Nearly 21 years ago, as Richard Lapointe was confessing to raping and killing Bernice Martin and setting fire to her Manchester apartment, a Manchester detective stopped by Lapointe's condominium.
It was the Fourth of July 1989, and Det. Michael Morrissey arrived in the late afternoon to question Karen Martin. Back at Manchester police headquarters, detectives were in the midst of a 9½-hour interrogation of Lapointe, during which he confessed three times to the crime.
Karen Martin was called to testify Thursday at a hearing on what is likely her former husband's last chance to win a new trial. A jury found him guilty of murder, capital felony, arson murder and other crimes in 1992, and he was sentenced to life in prison.
Karen Martin answered a few questions from Lapointe's lawyer, Paul Casteleiro.
"Do you recall the day your grandmother died?" Casteleiro asked.
"Yes, I do, it was a Sunday," she responded. She recounted her family's Sunday routine — go to church, visit with her 88-year-old grandmother, Bernice Martin, then go home for Sunday dinner. That evening a relative called to say that she could not get in touch with Bernice Martin and that she wanted Richard Lapointe to check on her, Karen Martin recalled.
"Richard went over," she said. "He left the house. He went over there. The next thing I know [police] officers were there telling me I had to go to the hospital."
Casteleiro asked what time Lapointe left. "It was 7 o'clock," she responded. "I remember the time."
But at a hearing several years ago, and during Morrissey's tape-recorded interview with her in July 1989, Martin said that Lapointe left their condo at 8 p.m. to go to Bernice Martin's apartment. Casteleiro asked Martin if she remembered saying that. No, she responded.
Casteleiro and a group of people supporting Lapointe contend that the timing is an important piece of information in their quest to win Lapointe a new trial. They argue that Lapointe did not have enough time to commit the crime, and that evidence about how long the fire in Bernice Martin's apartment burned provides Lapointe with an alibi. Superior Court Judge John J. Nazzaro will decide.
With Martin not able to recall much of her July 4, 1989, interview with Morrissey, Casteleiro played a recording of it that Morrissey made. Two-thirds of the recording was played Thursday and the rest is to be played when the hearing resumes this morning.

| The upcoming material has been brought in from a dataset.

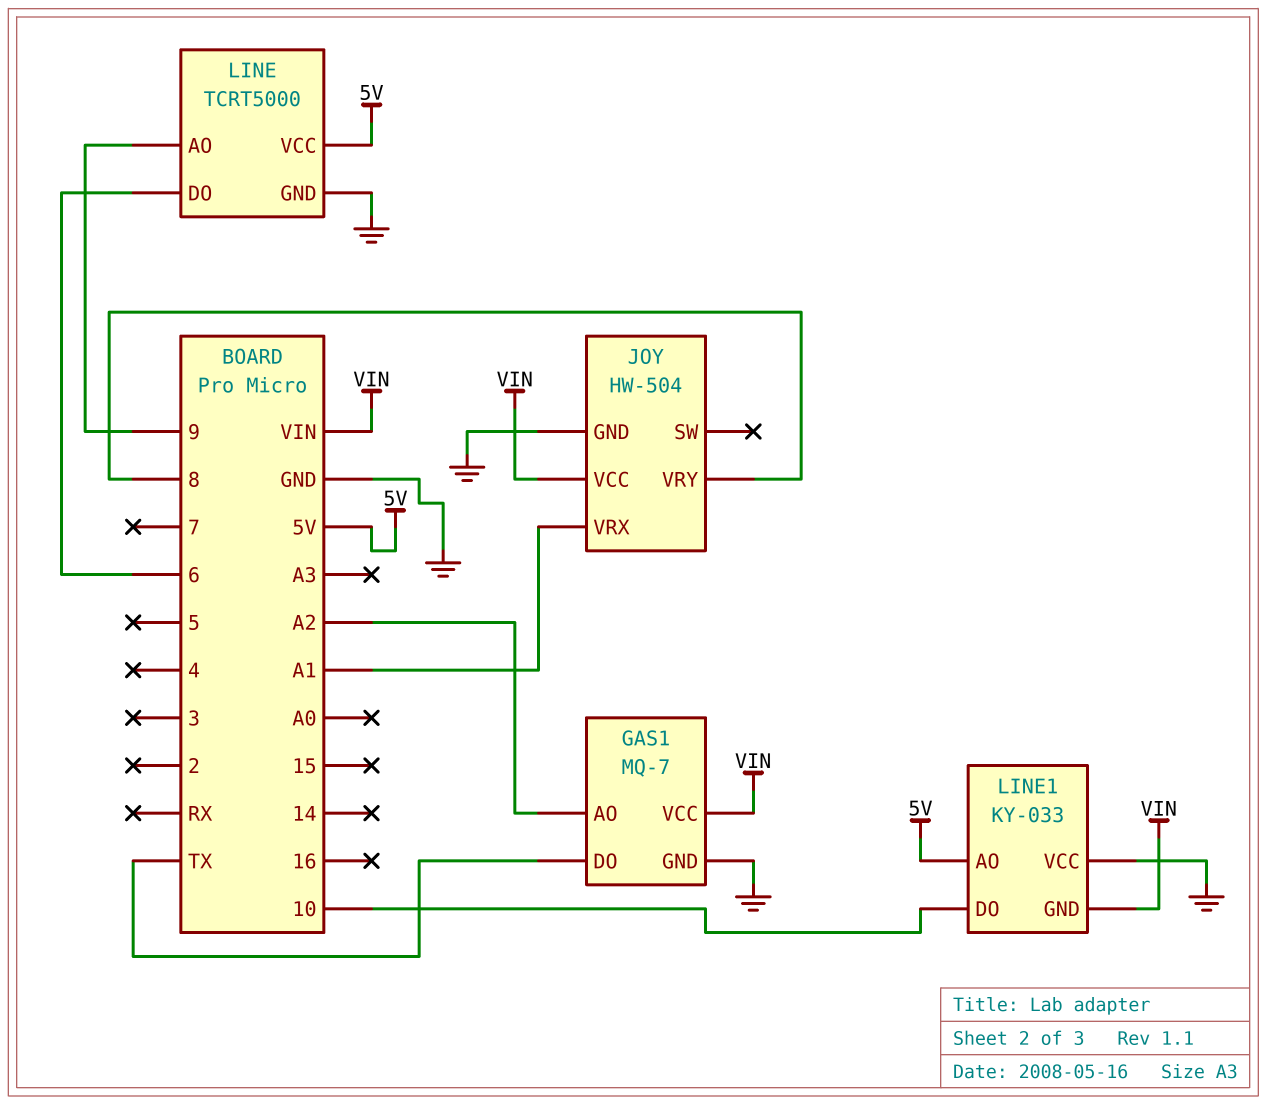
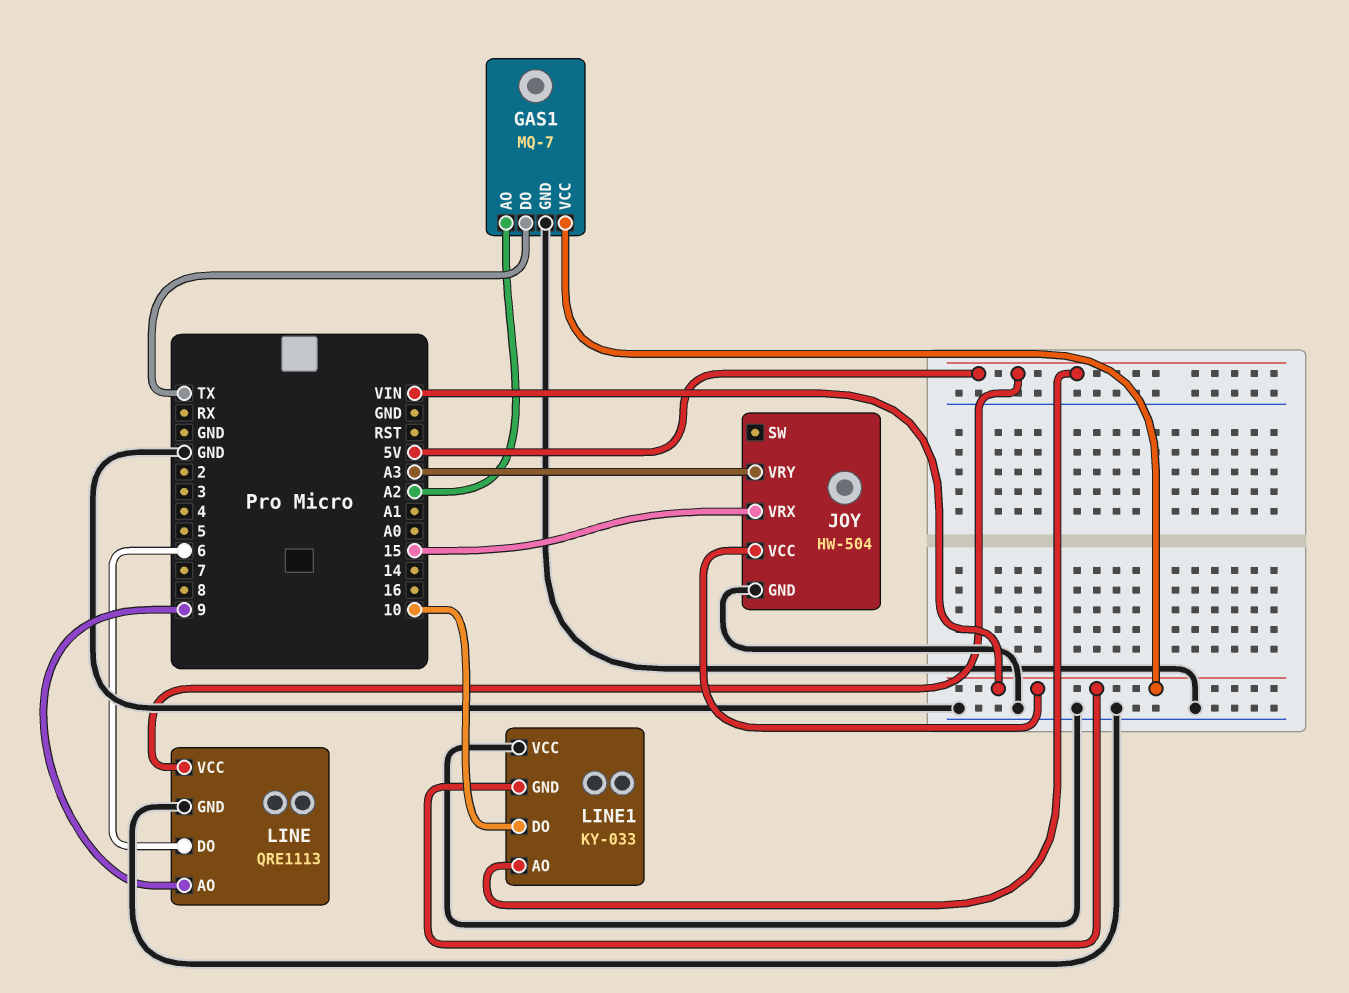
JOY pin VRX: A1 -> 15
JOY pin VRY: 8 -> A3
LINE: TCRT5000 -> QRE1113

On the portion heard Thursday, Martin offered little to help police. She said that Lapointe left their home about 8 p.m. and that the only other time he was away from the house that afternoon was for about 20 minutes when he walked the dog. The 911 call reporting the fire came at 8:27 p.m.
With fireworks audible in the background, Morrissey pressed on, telling Martin that the March 8, 1987, killing of her grandmother had been solved and that her husband had done it.
"The investigation is over," Morrissey, who is now retired, told her. "We're here for the why. Why did this happen?" But Martin, who, like Lapointe, is disabled, could offer no explanation to the detective.
Lapointe's supporters have criticized Manchester police for the long interrogation of Lapointe, contending that they coerced the mentally challenged man into confessing three times to a crime he did not commit. Those same supporters, who have attended the hearing now underway at Superior Court in Rockville, expressed shock when they heard Morrissey's questioning of Karen Lapointe.
"We're sure he's responsible for what happened to Mrs. Martin," Morrissey told Karen Martin. "There's a lot of reasons for that." Morrissey mentioned DNA evidence when, in fact, there was none.
Police have defended their questioning of Lapointe, saying that they employed tactics that police commonly use and that have been upheld by the U.S. Supreme Court.